Answer
a) $60^{\circ}$
b) $k$
c) $\sqrt 3$ $k$
d) In a $30^{\circ}$ - $60^{\circ}$ right triangle, the hypotenuse is always 2 times as long as the shorter leg, and the longer leg has a length that is $\sqrt 3$ times as long as that of the shorter leg. Also, the shorter leg is opposite the $30^{\circ}$ angle, and the longer leg is opposite the $60^{\circ}$ angle.
Work Step by Step
a) Since it is an equilateral triangle, this means all angles measure the same.

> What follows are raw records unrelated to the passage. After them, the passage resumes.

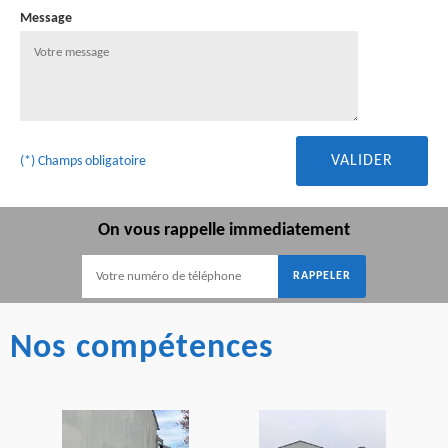
Message
(*) Champs obligatoire
On vous rappelle immediatement
Nos compétences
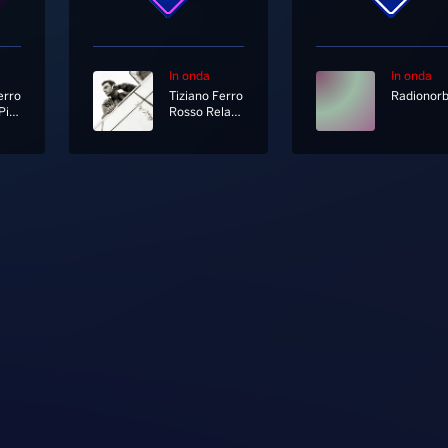
In onda
In onda
erro
Tiziano Ferro
Il Regalo Più Grande
Rosso Relativo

We will name the angle $\theta$. Remember the sum of the interior angles in an equilateral triangle is equal to $180^{\circ}$.
So, $\theta+\theta+\theta=180$
$3\theta=180^{\circ}$
$\theta=\frac{180^{\circ}}{3}$
$\theta=60^{\circ}$
b) Dividing the equilateral triangle creates two $30^{\circ} - 60^{\circ}$ right triangles. Let's name the side opposite of the $30^{\circ}$ angle: $x$.
We can use the trigonometric function for sine to solve for x, where $2k$ is the hypotenuse and $x$ is the opposite side.
$\sin(30^{\circ})=\frac{x}{2k}$
$\frac{1}{2}=\frac{x}{2k}$
$x=\frac{2k}{2}$
$x=k$
c) Let's call the perpendicular length from angle A: $p$. This would be the adjacent side to the $30^{\circ}$ angle.
We can use the trigonometric function for cosine to solve for p, where $2k$ is the hypotenuse.
$\cos(30^{\circ})=\frac{p}{2k}$
$\frac{\sqrt 3}{2}=\frac{p}{2k}$
$p=\frac{\sqrt 3 (2k) }{2}$
$p=\sqrt 3$ $k$
d) Since $x=k$ is the shorter leg and the hypotenuse is $2k$, the hypotenuse is always 2 times as long as the shorter leg. The longer length is $p$ and it's $\sqrt 3$ $k$, so the longer length is $\sqrt 3$ times as long as the shorter leg.
From the description of the problem we know the $30^{\circ}$ is opposite the shorter leg $k$. Since it is a $30^{\circ} - 60^{\circ}$ right triangle, the longer leg has to be opposite $60^{\circ}$ angle.